Cette meta-analyse a regroupé les données de 5 études longitudinales (1495 patients, 17 452 patients-années).

La mortalité globale dans la NAFLD était significaitivement augmentée dès le stade de fibrose F1

La mortalité hépatique augmentait significativement à partir du stade de fibrose F2

18% de la mortalité globale était attribuable au foie chez les patients F2, 24% chez les patients F3, et 59% chez les patients F4.

NAFLD: MÉTAGÉNOMIQUE DU MICROBIOTE INTESTINAL ET MÉTABOLOMIQUE

Ce travail a inclu 86 patients américains avec une NAFLD prouvée histologiquement. Un séquençage de l’ensemble du génome du microbiote intestinal a été réalisé (whole-genome shotgut sequencing) et une analyse métabolomique a été effectuée sur le sérum d’un sous-groupe de 56 patients.

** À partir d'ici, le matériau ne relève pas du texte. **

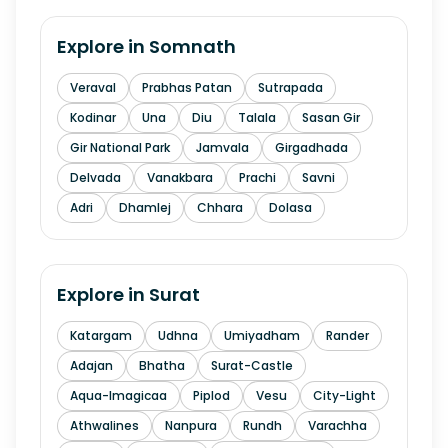
Explore in
Somnath
Veraval
Prabhas Patan
Sutrapada
Kodinar
Una
Diu
Talala
Sasan Gir
Gir National Park
Jamvala
Girgadhada
Delvada
Vanakbara
Prachi
Savni
Adri
Dhamlej
Chhara
Dolasa
Explore in
Surat
Katargam
Udhna
Umiyadham
Rander
Adajan
Bhatha
Surat-Castle
Aqua-Imagicaa
Piplod
Vesu
City-Light
Athwalines
Nanpura
Rundh
Varachha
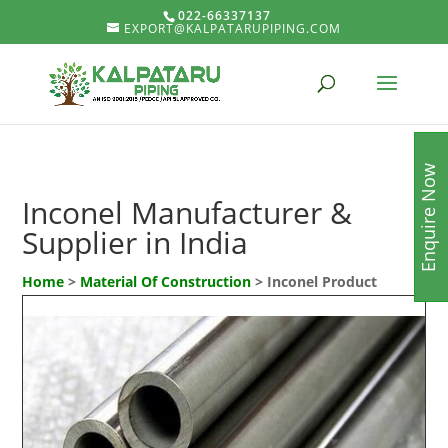
022-66337137
EXPORT@KALPATARUPIPING.COM
Enquire Now
Inconel Manufacturer &
Supplier in India
Home
>
Material Of Construction
> Inconel Product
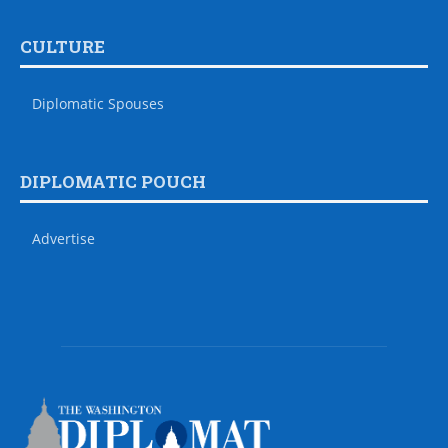
CULTURE
Diplomatic Spouses
DIPLOMATIC POUCH
Advertise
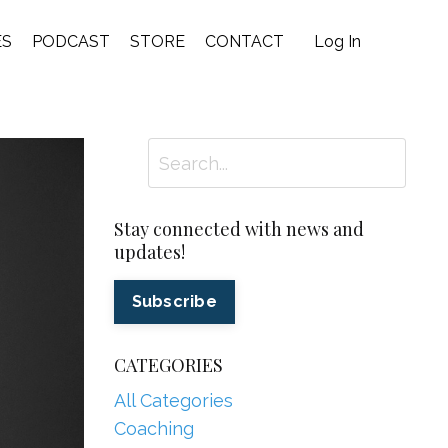
ES
PODCAST
STORE
CONTACT
Log In
Stay connected with news and
updates!
Subscribe
CATEGORIES
All Categories
Coaching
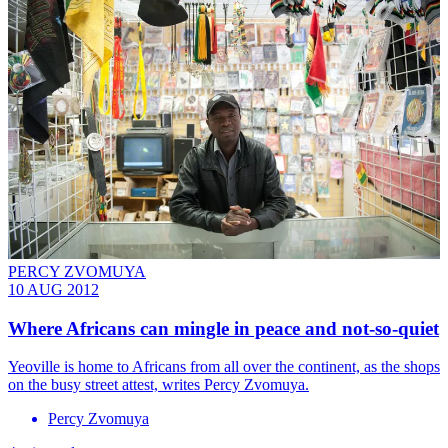
PERCY ZVOMUYA
10 AUG 2012
Where Africans can mingle in peace and not-so-quiet
Yeoville is home to Africans from all over the continent, as the shops
on the busy street attest, writes Percy Zvomuya.
Percy Zvomuya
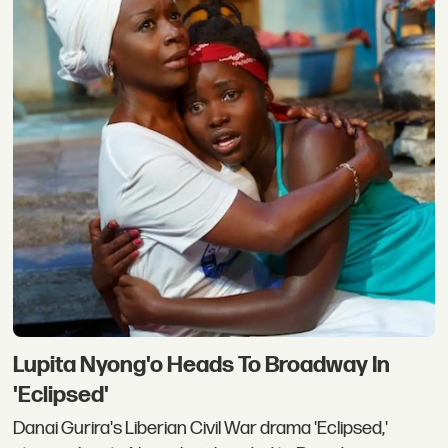
Lupita Nyong'o Heads To Broadway In
'Eclipsed'
Danai Gurira's Liberian Civil War drama 'Eclipsed,'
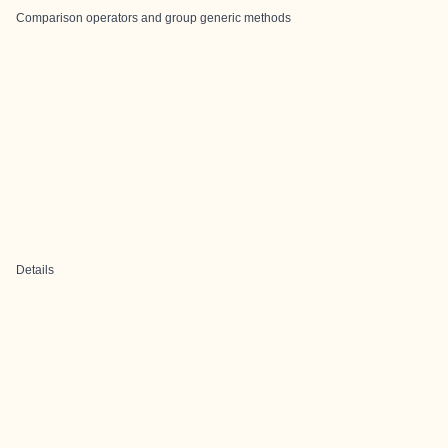
Comparison operators and group generic methods
Details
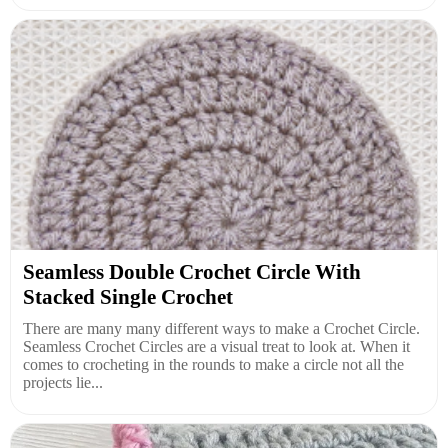
Seamless Double Crochet Circle With
Stacked Single Crochet
There are many many different ways to make a Crochet Circle.
Seamless Crochet Circles are a visual treat to look at. When it
comes to crocheting in the rounds to make a circle not all the
projects lie...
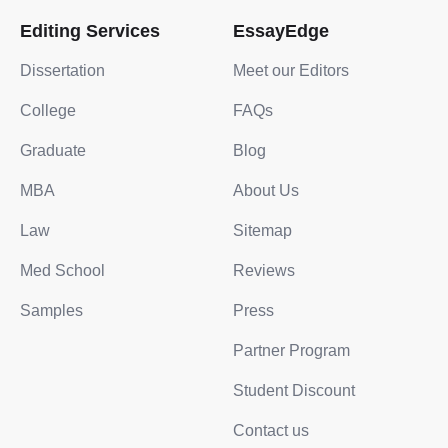
Editing Services
EssayEdge
Dissertation
Meet our Editors
College
FAQs
Graduate
Blog
MBA
About Us
Law
Sitemap
Med School
Reviews
Samples
Press
Partner Program
Student Discount
Contact us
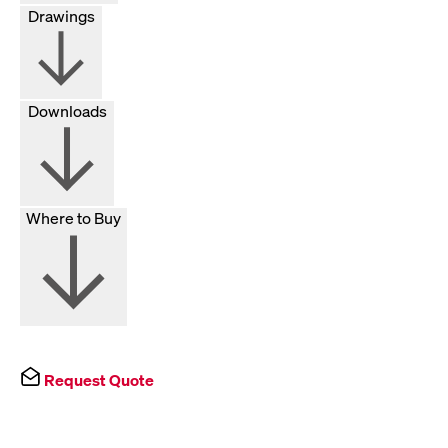
Drawings
Downloads
Where to Buy
Request Quote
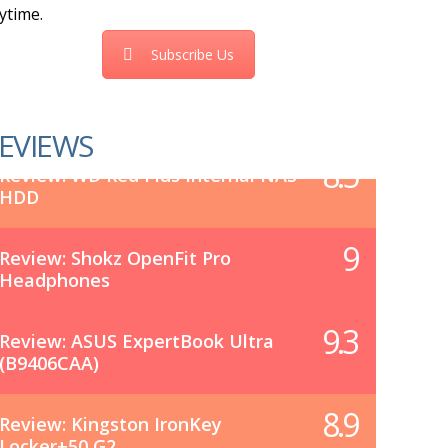
ytime.
Subscribe Us
EVIEWS
8.5
Review: WD Red Plus Internal NAS
HDD
9
Review: Shokz OpenFit Pro
Headphones
9.3
Review: ASUS ExpertBook Ultra
(B9406CAA)
8.9
Review: Kingston IronKey
Locker+50 G2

L’analyse du microbiote intestinal a permis de mettre au point une signature microbienne associée à la présence de la fibrose hépatique avancée (AUROC: 0.94). Les analyses métagénomiques et métabolomiques permettent de mettre en avant des hypothèses sur des nouveaux aspects physiopathologiques de la maladie, a confirmer dans d’autres séries de patients et par des études mécanistiques chez l’animal.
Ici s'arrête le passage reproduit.